A pair of firms provide technology to help with decision-making
The litany of high-stakes decisions that come with business never ends. Hiring executives. Investing money. Cultivating relationships. Developing products.
A crystal ball sure would be nice.
Two local companies that produce products that help with decision-making haven't developed one of those, but each provides technology to reduce the complexity and uncertainty inherent in determining courses of action. Both count a diverse clientele that includes major corporations, National Football League teams and several branches of the military.
Their approaches differ -- one provides software, the other interactive videos -- and neither serves as a complete replacement for human judgment.
Several companies offer software that uses a mathematical theory called the Analytic Hierarchy Process to help companies navigate complex decisions.

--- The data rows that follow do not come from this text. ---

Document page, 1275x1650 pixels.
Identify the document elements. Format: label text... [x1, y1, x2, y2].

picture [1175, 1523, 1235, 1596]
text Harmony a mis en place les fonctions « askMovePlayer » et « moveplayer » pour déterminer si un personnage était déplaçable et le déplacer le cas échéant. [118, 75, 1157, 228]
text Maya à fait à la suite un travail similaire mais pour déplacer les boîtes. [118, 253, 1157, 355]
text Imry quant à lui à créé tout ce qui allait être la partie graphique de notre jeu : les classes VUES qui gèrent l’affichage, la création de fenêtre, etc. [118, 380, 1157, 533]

But Decision Lens co-founders and brothers Daniel and John Saaty have at least one advantage: Their father invented it.
The Arlington-based company's software allows a decision-maker to prioritize and assign numerical values to the factors that impact on a decision. The software then analyzes the input from multiple stakeholders and ranks potential outcomes.
"It helps organize and draw out the inherent judgment and trade-offs that you would be making in a more sophisticated way," said chief executive John Saaty.
For example, he said NFL recruiters have used the software to quantify the value of certain draft picks over others based on performance data, as well as intangible attributes such as charisma and leadership skills.
Thomas Saaty, the co-founders' father, originated the Analytic Hierarchy Process in the 1970s after spending years in the State Department grappling with complex disarmament issues for the Kennedy and Johnson administrations.
"The human mind is a receptacle of a lot of information, but it does not have a good way to lay things out," said Thomas Saaty, 84, a University of Pittsburgh professor. "You have to find an organized way of putting it all down and prioritizing what is really important and what is not."
Seven years ago, the brothers pulled together $120,000 to bootstrap a business built on their father's theory. John Saaty said the company has had 30 to 40 percent growth in recent years, and the company ranked 769 on Inc. magazine's list of the 5,000 fast-growing companies.
"To actually see the theory taken and spread this quickly in an applied way, he absolutely loves it," John Saaty said of his father. "It's sort of a family effort."
Sharon Sloane began her career as an educator and learned one key lesson: "Experience is the best teacher."
But a person cannot live out every decision before it's made. So in the late 1990s, Sloane patented an interactive video technology to help people play them out virtually.
"The decisions people make are not based solely on knowledge, skills or information, [so] we really needed to address the other side of the brain," Sloane said. "How do you engage people at a level that is emotionally engaging to them as well as cognitively engaging?"
That's the basis for her company, Potomac-based WILL Interactive, which merges the engaging elements of a movie, such as multidimensional characters and real-life scenarios, with the interactivity of a video game.
The viewer has control over the characters' key decisions and can watch as the repercussions play out. To establish a substantive connection with the films, Sloane said the videos employ real actors and the scripts are adapted from actual events.
"We bring the decision-making training and the ability to influence people to a lot of different topics and audiences," rather than specializing in one or two areas, she said. "We really view technology here as an enabler."
While the technology can be applied to a plethora of topics, Sloane said the videos generally serve specific audiences. For example, the company has produced videos on financial literacy for the NFL and post-traumatic stress disorder for the military.
But Sloane said that decisions, especially as they increase in complexity, always bring unforeseen circumstances. Real life cannot be completely replicated in a video.
"There is always the highly unlikely event that could occur," she said. "So what we do is give a whole range of potential outcomes that cover the most likely 99 percent."